Einschüchterung
Für Wissenschaftler kann es ungemütlich werden, wenn ihre Forschung ein Medikament in Misskredit bringt.
Die Pharmaindustrie schmückt sich gerne mit dem hohen Ansehen der wissenschaftlichen Medizin. Ganz anders sieht es aus, wenn wissenschaftliche Ergebnisse das Image der Medikamente gefährden. Beispielsweise wenn gefährliche Nebenwirkungen offenbar werden, die den Umsatz einbrechen lassen oder gar die Zulassung in Frage stellen.
Erfährt ein Unternehmen vorab von einem kritischen Artikel, wird oft Druck auf den Autor, seinen Arbeitgeber oder die Zeitschrift ausgeübt, die Publikation zurückzuziehen. Rechtsanwälte der Firma drohen dann dem Autor mit einem Klageverfahren wegen unwahrer Behauptungen und seiner Universität oder der Zeitschrift mit Geldentzug.
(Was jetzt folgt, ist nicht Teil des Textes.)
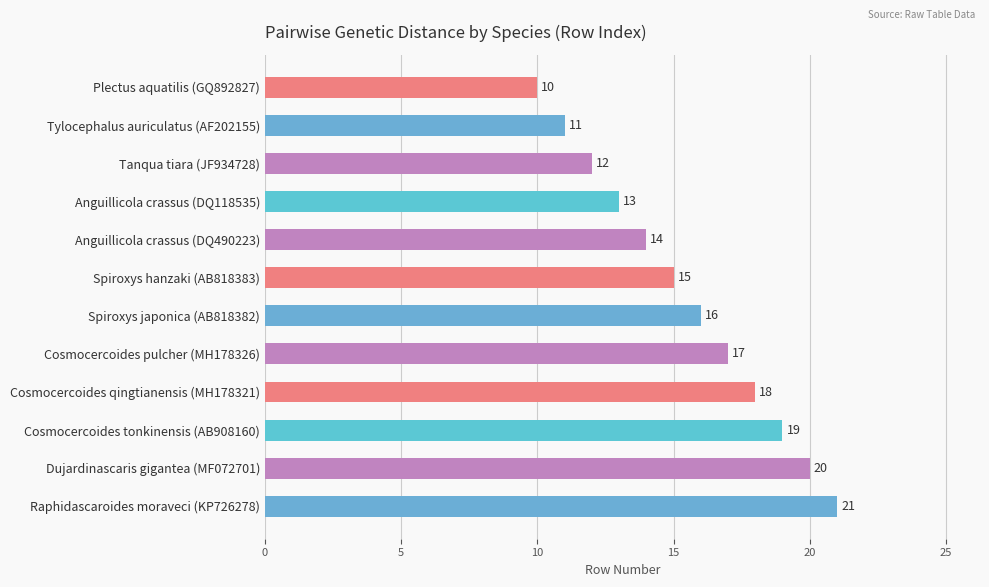

List the labels in order of value, largest first.

Raphidascaroides moraveci (KP726278), Dujardinascaris gigantea (MF072701), Cosmocercoides tonkinensis (AB908160), Cosmocercoides qingtianensis (MH178321), Cosmocercoides pulcher (MH178326), Spiroxys japonica (AB818382), Spiroxys hanzaki (AB818383), Anguillicola crassus (DQ490223), Anguillicola crassus (DQ118535), Tanqua tiara (JF934728), Tylocephalus auriculatus (AF202155), Plectus aquatilis (GQ892827)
Persönlicher Besuch von hohen Managern in juristischer Begleitung verstärkt den gewünschten Effekt. Allein die Prozesskosten können den Autor in den Ruin treiben.
Später wird dann oft bekannt, dass die Firmen seit Jahren von den verheerenden Nebenwirkungen wussten. Nach diesem Muster lief es bei den Fehlbildungen durch Thalidomid, bei den kardialen Komplikationen unter Rofecoxib und Rosiglitazon, den vermehrten Suiziden unter Fluoxetin und bei vielen anderen Medikamenten. 1
In einem australischen Prozess gegen Merck wurden interne Dokumente der Firma verlesen, die Anweisungen zum Umgang mit kritischen Ärzten enthielten. Eine E-Mail lautete: „We need to seek them out and destroy them where they live“.2 Der dänische AIDS-Forscher Jens Lundgren bekam beim Internationalen AIDS-Kongress 2008 eine Todesdrohung per SMS, wenige Stunden vor seinem Vortrag über die kardialen Nebenwirkungen von Abacavir. Schon nach der Veröffentlichung seiner Daten im Lancet wenige Monate zuvor war erheblicher Druck auf ihn ausgeübt worden.1
Betrugsfälle und Manipulationen werden in den USA oft durch Whistleblower aus der Pharmaindustrie aufgedeckt. Sie werden eingeschüchtert, solange sie versuchen, zweifelhafte Praktiken von innen heraus zu verändern. Nach dem Gang an die Öffentlichkeit oder vor Gericht verlieren sie regelhaft ihre berufliche Existenz. Kronzeuge des schmutzigen Kriegs der Industrie gegen ihre Kritiker ist der Arzt Peter Rost, vormals Vizepräsident von Pfizer.3
Peter Gøtzsche, führender Vertreter der evidenzbasierten Medizin, fühlt sich an den Mob erinnert, das organisierte Verbrechen. Sein Buch „Deadly medicines and organized crime“ endet mit einem Cartoon: Zwei finster dreinblickende Rocker mit ihren Motorrädern. Sagt der eine: „Ich mag’s nicht, wenn der Gøtzsche behauptet, die Pharmaindustrie gleiche dem organisierten Verbrechen.“ Darauf der andere: „Warum nicht?“ Entgegnet der erste: „So schlecht sind wir nicht. Die bringen viel mehr Leute um als wir.“
- Peter Gøtzsche. Intimidation, threats and violence to protect sales. In: Deadly medicine and organised crime – how big pharma has corrupted healthcare. Radcliffe 2013, S. 236-248.
- Rout M. Vioxx maker Merck and Co drew up doctor hit list. The Australian. 1.4.2009
- Rost P. The whistleblower: confessions of a healthcare hitman. New York: Soft Skull Press, 2006.